Let’s Encrypt Bets on Merkle Tree Certificates to Solve the Quantum Threat
Table of Contents
The Looming ‘Q-Day’ for Web Authentication
For years, the cybersecurity industry has treated post-quantum cryptography (PQC) primarily as an encryption problem. The logic was simple: adversaries could capture encrypted traffic today and simply wait for a cryptographically relevant quantum computer (CRQC) to emerge and decrypt it retroactively. Authentication—the mechanism that proves a server is who it claims to be—was seen as a lower priority because forging a digital signature requires a quantum computer to operate in real-time.
That luxury of time is disappearing. Global regulatory bodies and tech giants are shifting their timelines. The U.S. National Security Agency’s CNSA 2.0 suite has already set a 2030-to-2035 schedule for post-quantum migration, while NIST guidelines suggest RSA-2048 and P-256 could be deprecated by the end of the decade. More pressingly, Google and Cloudflare have recently accelerated their internal migrations, with Google targeting 2029 for its services.
Let’s Encrypt, the world’s largest certificate authority, is now stepping into the fray. The organization has announced its commitment to a post-quantum-safe Web Public Key Infrastructure (PKI), signaling a transition toward a new architecture known as Merkle Tree Certificates (MTCs).
The ‘Bloat’ Problem in Quantum Security
The primary obstacle to implementing post-quantum signatures on the web isn’t just the math—it’s the size. Current standards, such as ECDSA-P256, produce signatures of only 64 bytes. In contrast, ML-DSA-44, one of the NIST-standardized post-quantum schemes, generates signatures roughly 2,420 bytes long.
In a typical TLS handshake, several signatures and public keys are exchanged. Replacing these with ML-DSA equivalents would push a single handshake well beyond 10 kilobytes. According to research from Cloudflare, this level of bloat leads to a significant percentage of TLS connections failing on real-world networks, while those that do succeed suffer from noticeable latency.

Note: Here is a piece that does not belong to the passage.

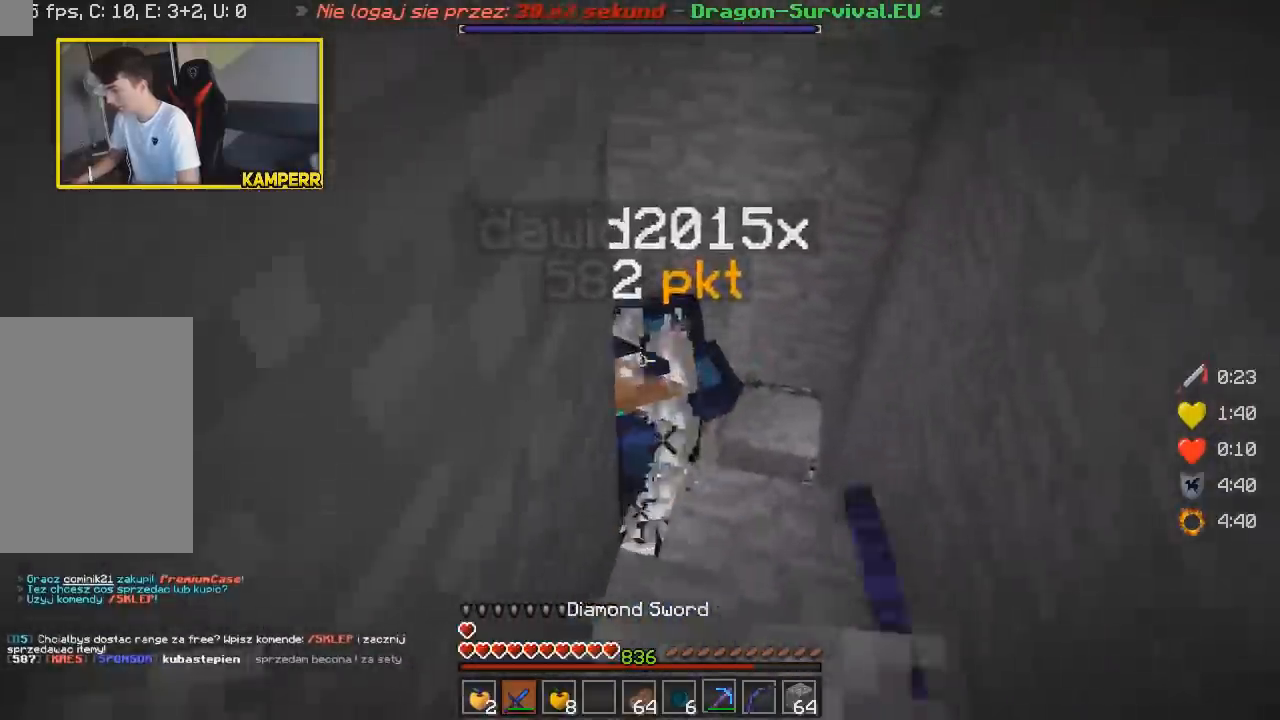
{"keys": ["w"], "mouse": [], "events": [[33, "mouse_left", "up"], [50, "mouse_left", "down"], [267, "mouse_left", "up"], [283, "mouse_left", "down"], [417, "mouse_left", "up"], [450, "mouse_left", "down"], [500, "mouse_left", "up"]]}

For Let’s Encrypt, deploying a security measure that degrades the overall performance of the web is a non-starter. The organization argues that defaults drive security at scale; if the post-quantum default makes the internet slower or less reliable, adoption will stall.
MTCs: A Structural Pivot
Merkle Tree Certificates offer a way to bypass the size penalty. Rather than signing every certificate individually, an MTC-based CA issues certificates in batches, using a single signature to cover the entire group. Browsers track these batch signatures—referred to as “landmarks”—independently of the TLS handshake.
This shift dramatically reduces the data transferred during the connection process. In most cases, an MTC handshake consists of a single signature, one public key, and one inclusion proof. This makes the post-quantum handshake smaller than the traditional Web PKI handshakes used today.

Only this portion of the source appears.